Жалко дядю, он мне доводился крёстным, ушёл рано – подвело сердце – то ли сказалась контузия, или случай, сыгравший с ним роковую роль.
Дядя конвоировал двух заключённых преступников из местной тюрьмы на вокзал к этапу. Стоял ясный летний вечер, привокзальная площадь была заполнена народом – пассажиры ожидали поезд, а гуляющие горожане отдыхали, пользуясь хорошей погодой.
Один из конвоируемых, качнувшись в сторону, быстро нырнул в толпу и зигзагами, сшибая ошалевших прохожих, уходил в направлении железнодорожного депо. Там, за мастерскими, он был бы уже недосягаем.
Что делать? Бежать и ловить отчаявшегося на побег преступника – тогда другой, сделает то же самое. Упустить бандита – самого засудят и загонят за Можай, лет на пять-шесть, за пособничество.
– Не боись, начальник! Не убегу, мне жить охота, – сказал конвоируемый и тут же присел на корточки, сомкнув на затылке пальцы рук.
Толпа шарахалась от беглеца в стороны, образовав пустой коридор. До мастерских оставалось метров двадцать-тридцать, а там – лови, не догонишь! Но люди, люди снуют! Дядя скинул с плеча карабин и первым выстрелом с колена – ещё была не забыта боевая выучка – достал убегающего преступника и воткнул ему тяжёлую пулю промеж лопаток.
– Господь тебя спас! Господь! Не дай Бог, задел бы кого, ведь люди кругом! – сокрушалась моя бабушка, потерявшая на фронте самого младшего сына, Ивана. Лежать её Ивану, а моему другому дяде, в Витебских болотах вечно. Ни звезды, ни креста. – Господи! – вскидывалась бабушка. – Бяда-то, какая, бяда…
Дядя сидел за столом, тупо уставившись в одну точку, кривился, гонял туда-сюда желваки на скулах, будто кусал и никак не мог перекусить нитку. Сцепленные руки тяжело лежали на белой в чёрный крестик скатерти. Потом, охнув, поднялся, подошёл к лежанке на печи, где находилась до зимы всякая рухлядь, достал старый валенок и вытащил из голенища бутылку непочатой водки. Такой у него был загашник. Стряхнув сургуч, он вылил бутылку в алюминиевую кружку и залпом выпил – бабушка слова не сказала. Выпил, и, молча стащив через голову гимнастёрку, лёг на кровать, уткнувшись носом в стенку. Гимнастёрка была в черных подтёках, коробилась жестью, будто дядя перед этим опрокинул на себя миску с протёртой смородиной.

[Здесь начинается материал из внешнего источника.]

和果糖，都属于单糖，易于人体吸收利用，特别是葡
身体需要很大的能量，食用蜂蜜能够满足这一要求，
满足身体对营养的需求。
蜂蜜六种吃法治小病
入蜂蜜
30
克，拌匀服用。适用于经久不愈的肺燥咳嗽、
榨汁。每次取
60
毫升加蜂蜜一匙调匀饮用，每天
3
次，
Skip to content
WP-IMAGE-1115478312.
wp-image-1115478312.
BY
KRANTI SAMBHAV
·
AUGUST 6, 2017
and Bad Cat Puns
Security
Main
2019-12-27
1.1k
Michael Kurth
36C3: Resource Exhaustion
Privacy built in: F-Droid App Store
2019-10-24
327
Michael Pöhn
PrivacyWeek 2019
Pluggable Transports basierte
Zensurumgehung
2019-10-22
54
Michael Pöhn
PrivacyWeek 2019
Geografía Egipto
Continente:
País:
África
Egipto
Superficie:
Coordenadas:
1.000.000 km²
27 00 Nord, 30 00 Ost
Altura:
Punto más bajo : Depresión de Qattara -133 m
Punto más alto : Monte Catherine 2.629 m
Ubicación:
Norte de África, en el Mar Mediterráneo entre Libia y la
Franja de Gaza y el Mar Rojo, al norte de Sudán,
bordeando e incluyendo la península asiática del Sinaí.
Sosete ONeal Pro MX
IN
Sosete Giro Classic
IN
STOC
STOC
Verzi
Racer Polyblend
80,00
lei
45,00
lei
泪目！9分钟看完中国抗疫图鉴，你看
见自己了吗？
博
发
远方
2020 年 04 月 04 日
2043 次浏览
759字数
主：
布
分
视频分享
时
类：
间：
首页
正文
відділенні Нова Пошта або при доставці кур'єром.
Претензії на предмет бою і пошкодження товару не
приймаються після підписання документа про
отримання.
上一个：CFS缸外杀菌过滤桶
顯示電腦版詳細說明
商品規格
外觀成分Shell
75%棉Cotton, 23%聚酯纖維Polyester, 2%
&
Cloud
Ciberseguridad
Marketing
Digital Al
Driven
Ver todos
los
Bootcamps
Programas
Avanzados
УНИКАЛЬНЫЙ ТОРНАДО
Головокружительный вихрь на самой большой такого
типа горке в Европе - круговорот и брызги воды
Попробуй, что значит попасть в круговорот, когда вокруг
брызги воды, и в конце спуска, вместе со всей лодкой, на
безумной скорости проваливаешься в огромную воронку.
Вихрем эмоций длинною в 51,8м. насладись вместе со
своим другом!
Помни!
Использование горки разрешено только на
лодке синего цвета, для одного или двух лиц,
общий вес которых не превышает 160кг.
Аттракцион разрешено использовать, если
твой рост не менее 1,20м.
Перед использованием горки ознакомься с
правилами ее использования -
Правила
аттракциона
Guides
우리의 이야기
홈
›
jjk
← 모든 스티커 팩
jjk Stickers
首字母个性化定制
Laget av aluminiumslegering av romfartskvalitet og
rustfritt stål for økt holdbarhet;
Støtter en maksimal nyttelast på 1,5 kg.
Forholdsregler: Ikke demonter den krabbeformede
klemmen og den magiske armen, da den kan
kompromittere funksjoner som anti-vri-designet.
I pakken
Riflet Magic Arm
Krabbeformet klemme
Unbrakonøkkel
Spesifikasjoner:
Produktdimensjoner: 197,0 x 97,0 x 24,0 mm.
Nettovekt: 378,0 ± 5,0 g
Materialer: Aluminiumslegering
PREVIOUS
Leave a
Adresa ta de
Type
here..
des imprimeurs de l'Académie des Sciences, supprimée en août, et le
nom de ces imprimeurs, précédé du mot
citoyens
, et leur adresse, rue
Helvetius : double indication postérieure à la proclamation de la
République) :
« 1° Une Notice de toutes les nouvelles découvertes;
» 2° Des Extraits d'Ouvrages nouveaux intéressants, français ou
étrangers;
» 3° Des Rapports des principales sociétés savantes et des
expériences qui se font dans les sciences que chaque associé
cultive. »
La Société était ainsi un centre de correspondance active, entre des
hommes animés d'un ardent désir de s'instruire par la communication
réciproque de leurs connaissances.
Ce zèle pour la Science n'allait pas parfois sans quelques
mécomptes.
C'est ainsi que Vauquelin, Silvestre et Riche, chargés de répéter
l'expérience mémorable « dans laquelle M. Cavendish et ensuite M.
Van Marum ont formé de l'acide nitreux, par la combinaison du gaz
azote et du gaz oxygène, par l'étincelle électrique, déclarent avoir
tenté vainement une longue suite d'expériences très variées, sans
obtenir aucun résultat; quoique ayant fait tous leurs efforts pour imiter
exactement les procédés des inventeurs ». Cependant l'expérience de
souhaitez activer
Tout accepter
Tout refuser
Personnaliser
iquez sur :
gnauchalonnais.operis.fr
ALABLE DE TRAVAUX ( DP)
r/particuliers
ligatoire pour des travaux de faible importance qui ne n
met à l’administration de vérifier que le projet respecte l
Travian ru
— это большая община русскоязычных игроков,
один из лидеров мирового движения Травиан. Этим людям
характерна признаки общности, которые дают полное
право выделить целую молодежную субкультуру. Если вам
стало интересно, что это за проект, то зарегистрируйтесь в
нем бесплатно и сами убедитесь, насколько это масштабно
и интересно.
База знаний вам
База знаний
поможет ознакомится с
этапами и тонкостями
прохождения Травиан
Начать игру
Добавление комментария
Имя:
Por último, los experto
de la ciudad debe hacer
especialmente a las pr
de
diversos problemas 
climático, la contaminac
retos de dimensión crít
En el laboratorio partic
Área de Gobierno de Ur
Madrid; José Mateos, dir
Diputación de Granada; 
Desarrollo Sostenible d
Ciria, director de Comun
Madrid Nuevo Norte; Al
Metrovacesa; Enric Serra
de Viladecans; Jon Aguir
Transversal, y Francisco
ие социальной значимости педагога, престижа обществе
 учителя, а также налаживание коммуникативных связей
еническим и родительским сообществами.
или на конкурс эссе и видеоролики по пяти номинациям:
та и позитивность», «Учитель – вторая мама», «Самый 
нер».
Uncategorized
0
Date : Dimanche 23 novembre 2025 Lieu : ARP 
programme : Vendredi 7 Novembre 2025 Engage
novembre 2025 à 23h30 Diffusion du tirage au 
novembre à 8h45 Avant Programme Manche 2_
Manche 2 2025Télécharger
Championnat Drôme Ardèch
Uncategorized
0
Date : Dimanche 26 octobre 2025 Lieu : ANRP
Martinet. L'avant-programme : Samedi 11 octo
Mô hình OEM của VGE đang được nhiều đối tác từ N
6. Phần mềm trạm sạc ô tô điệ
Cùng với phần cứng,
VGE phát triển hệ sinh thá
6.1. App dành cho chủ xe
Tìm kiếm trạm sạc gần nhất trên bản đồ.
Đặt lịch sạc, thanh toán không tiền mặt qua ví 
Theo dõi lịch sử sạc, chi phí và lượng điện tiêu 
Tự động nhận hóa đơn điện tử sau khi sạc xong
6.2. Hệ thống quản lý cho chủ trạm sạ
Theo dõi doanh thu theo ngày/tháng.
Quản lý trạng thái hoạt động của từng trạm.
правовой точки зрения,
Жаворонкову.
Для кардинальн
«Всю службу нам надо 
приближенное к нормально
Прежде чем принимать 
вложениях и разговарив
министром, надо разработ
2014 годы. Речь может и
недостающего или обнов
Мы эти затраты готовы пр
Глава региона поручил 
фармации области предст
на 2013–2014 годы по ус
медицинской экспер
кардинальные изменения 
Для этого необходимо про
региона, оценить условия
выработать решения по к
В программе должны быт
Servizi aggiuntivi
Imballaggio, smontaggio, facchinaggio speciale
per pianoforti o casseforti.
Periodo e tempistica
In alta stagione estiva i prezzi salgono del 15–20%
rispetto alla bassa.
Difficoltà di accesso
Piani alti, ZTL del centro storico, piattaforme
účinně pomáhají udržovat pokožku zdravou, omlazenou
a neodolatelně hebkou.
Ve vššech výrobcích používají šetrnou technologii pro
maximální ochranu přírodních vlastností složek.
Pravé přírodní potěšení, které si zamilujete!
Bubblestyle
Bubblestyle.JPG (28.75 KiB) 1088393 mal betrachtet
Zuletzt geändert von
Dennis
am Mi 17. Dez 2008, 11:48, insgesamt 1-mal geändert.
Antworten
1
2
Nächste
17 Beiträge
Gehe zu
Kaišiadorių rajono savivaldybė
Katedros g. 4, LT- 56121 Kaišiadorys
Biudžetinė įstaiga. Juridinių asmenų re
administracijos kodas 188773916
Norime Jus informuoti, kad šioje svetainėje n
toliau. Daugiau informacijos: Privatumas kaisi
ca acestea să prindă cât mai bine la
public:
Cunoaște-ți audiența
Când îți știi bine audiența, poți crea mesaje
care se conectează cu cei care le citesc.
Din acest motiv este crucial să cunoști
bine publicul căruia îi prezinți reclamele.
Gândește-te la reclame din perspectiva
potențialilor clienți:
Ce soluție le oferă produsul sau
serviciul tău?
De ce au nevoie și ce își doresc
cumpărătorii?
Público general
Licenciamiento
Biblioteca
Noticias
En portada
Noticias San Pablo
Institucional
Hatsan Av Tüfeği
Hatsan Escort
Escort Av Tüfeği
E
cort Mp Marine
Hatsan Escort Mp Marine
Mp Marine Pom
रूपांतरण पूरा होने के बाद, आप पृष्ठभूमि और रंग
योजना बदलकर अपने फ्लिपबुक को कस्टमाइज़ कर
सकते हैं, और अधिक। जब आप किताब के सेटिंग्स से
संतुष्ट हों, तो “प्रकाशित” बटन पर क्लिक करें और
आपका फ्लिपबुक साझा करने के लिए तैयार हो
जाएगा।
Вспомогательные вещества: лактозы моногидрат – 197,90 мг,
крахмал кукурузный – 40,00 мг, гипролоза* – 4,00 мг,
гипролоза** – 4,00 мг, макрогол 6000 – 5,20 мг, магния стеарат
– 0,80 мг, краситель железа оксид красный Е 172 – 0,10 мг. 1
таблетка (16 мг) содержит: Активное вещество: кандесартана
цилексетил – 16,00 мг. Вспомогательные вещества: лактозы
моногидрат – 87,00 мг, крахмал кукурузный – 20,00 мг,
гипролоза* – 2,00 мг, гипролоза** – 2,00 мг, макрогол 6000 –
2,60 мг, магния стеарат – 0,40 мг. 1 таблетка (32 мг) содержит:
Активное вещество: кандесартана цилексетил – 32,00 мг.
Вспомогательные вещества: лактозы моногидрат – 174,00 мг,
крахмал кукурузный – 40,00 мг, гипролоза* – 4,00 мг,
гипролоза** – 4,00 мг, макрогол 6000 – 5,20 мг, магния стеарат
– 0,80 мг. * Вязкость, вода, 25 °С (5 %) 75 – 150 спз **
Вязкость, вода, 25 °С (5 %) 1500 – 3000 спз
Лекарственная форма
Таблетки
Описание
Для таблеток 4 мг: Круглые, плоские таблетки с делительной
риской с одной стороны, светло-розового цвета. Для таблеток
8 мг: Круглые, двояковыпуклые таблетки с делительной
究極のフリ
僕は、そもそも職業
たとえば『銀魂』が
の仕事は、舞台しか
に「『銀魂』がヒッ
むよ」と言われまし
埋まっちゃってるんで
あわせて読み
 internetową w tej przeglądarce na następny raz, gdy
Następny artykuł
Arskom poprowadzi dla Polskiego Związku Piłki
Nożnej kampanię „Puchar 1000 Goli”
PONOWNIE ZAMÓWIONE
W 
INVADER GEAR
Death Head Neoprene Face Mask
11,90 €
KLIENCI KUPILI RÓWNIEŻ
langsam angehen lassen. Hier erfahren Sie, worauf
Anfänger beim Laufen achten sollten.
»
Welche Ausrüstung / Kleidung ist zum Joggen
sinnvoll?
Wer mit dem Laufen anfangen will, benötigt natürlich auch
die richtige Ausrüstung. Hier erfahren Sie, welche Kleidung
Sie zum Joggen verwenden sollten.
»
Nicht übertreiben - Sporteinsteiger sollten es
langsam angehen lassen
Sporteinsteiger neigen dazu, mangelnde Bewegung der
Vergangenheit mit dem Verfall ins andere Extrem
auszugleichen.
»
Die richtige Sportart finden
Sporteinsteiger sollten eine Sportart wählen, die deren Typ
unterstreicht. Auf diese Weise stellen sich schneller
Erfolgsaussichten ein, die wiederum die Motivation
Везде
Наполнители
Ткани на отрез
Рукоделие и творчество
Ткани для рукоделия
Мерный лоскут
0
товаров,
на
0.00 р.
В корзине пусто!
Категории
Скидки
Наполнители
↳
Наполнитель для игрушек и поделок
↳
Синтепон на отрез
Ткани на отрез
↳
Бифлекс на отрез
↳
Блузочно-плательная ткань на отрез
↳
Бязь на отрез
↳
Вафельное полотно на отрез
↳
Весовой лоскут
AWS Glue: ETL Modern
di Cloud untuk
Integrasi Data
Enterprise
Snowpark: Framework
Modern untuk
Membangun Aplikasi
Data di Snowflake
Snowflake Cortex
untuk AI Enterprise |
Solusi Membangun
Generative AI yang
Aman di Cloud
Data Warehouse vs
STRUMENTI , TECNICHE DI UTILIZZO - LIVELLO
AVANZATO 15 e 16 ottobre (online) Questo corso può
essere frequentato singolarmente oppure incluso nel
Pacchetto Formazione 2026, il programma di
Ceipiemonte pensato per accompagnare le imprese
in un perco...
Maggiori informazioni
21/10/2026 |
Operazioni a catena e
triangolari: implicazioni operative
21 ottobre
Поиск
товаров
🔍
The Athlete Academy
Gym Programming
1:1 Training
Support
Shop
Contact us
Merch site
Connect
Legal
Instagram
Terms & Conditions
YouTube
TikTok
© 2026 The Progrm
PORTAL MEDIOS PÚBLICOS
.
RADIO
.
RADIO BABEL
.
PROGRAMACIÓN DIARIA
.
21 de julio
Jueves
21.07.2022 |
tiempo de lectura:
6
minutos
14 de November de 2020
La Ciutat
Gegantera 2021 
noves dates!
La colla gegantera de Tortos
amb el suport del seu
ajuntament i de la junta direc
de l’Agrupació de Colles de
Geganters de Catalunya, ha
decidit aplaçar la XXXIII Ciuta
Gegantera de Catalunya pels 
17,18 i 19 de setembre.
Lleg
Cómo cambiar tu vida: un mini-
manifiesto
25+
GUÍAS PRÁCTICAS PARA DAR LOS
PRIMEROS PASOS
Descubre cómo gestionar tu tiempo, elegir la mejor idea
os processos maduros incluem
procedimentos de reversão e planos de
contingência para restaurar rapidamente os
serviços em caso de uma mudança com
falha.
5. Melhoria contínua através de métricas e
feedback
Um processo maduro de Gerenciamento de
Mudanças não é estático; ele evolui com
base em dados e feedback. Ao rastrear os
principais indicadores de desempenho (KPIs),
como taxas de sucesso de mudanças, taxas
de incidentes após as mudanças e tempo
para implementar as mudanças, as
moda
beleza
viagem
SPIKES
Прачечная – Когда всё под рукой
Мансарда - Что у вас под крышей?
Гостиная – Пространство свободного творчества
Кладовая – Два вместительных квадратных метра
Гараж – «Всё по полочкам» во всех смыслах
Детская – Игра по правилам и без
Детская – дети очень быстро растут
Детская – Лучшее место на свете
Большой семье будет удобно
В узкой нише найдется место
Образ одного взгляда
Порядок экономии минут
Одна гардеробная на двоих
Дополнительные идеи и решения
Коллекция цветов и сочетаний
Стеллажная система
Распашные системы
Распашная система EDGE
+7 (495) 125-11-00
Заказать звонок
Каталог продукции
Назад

Как раз перед этим бабушка принесла с базара целое ведро отборной чёрной смородины. Крупные ягоды лаково блестели на солнце. Поставив смородину в тенёчек за домом, бабушка велела мне обрывать с ягод «усики» – засохшие жёсткие соцветья.
Смородина была сочной, сквозь тонкую кожицу её просвечивала темно-красная мякоть. Такой смородины у нас в Бондарях не водилось, я это знал точно. Сады тогда были все наперечёт, и я их неоднократно обыскал. Кусты, если и попадались, жухлые, с жестяными листьями, смородинки на них были мельче горошины. За час можно собрать разве пригоршню. А бабушкина смородина была уже собрана и сама просилась в рот – ну, просто умоляла себя потрогать руками и языком.
Я с редким удовольствием согласился перебирать смородину, освобождая её от жухлых соцветий. Бабушка даже удивилась моему рвению. Она внимательно посмотрела на меня, вздохнула, зачем-то погрозила пальцем, и ушла в дом.
Работа закипела. Две-три смородины в таз – одну в рот, две-три смородины в рот – одну в таз. К моему удивлению, в тазу ягоды было ещё много, и она уже была готова к дальнейшей обработке.
Привернув мясорубку к столу, бабушка посмотрела в таз, не сказав ничего, снова вздохнула и велела мне прокручивать смородину.
Я крутил, бабушка сквозь мелкое сито ещё раз перетирала ягоду, и работа у нас шла чередом. В стеклянной трёхлитровой банке уже было достаточно густого тёмно-красного, почти чёрного смородинного желе, и бабушка пошла в чулан за сахаром.
Пока её не было, я наспех глотнул из банки, но не рассчитал и часть сока выплеснул на рубашку. Яркого пятна мне было уже не скрыть.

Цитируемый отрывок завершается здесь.